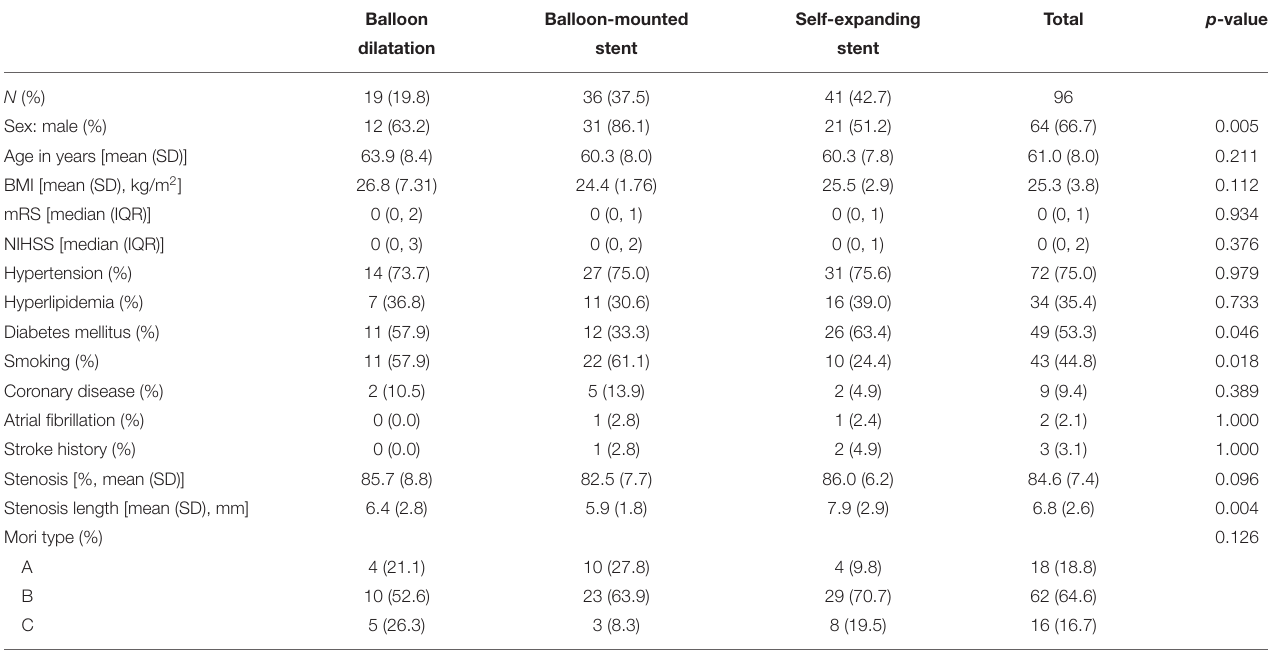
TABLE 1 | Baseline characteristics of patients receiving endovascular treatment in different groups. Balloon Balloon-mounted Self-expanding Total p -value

* * *

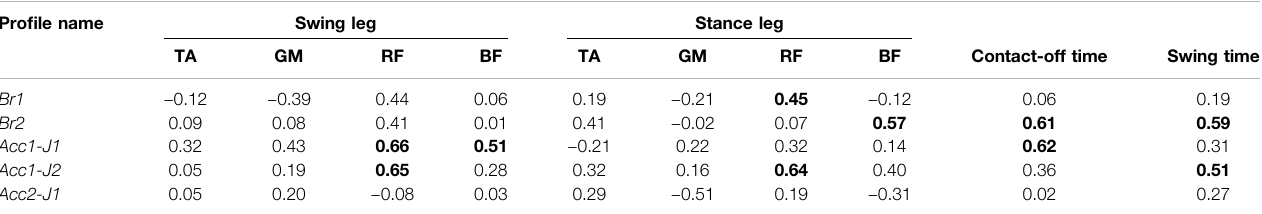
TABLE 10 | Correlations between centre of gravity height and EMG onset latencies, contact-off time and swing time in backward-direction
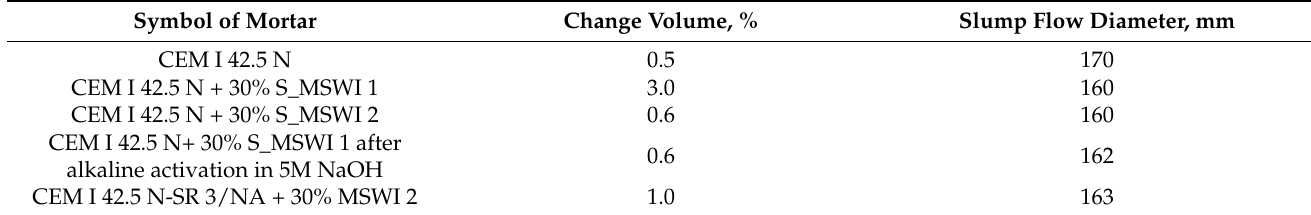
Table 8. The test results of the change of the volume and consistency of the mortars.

...

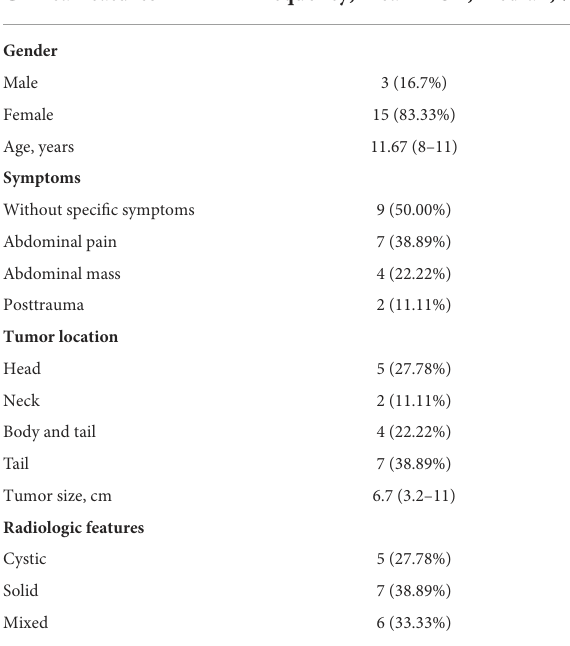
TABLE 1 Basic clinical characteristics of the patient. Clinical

## What this task involves
If a line of the listing above holds the string "characteristics", copy it.

## Solution to the problem
TABLE 1 | Baseline characteristics of patients receiving endovascular treatment in different groups. Balloon Balloon-mounted Self-expanding Total p -value
TABLE 1 Basic clinical characteristics of the patient. Clinical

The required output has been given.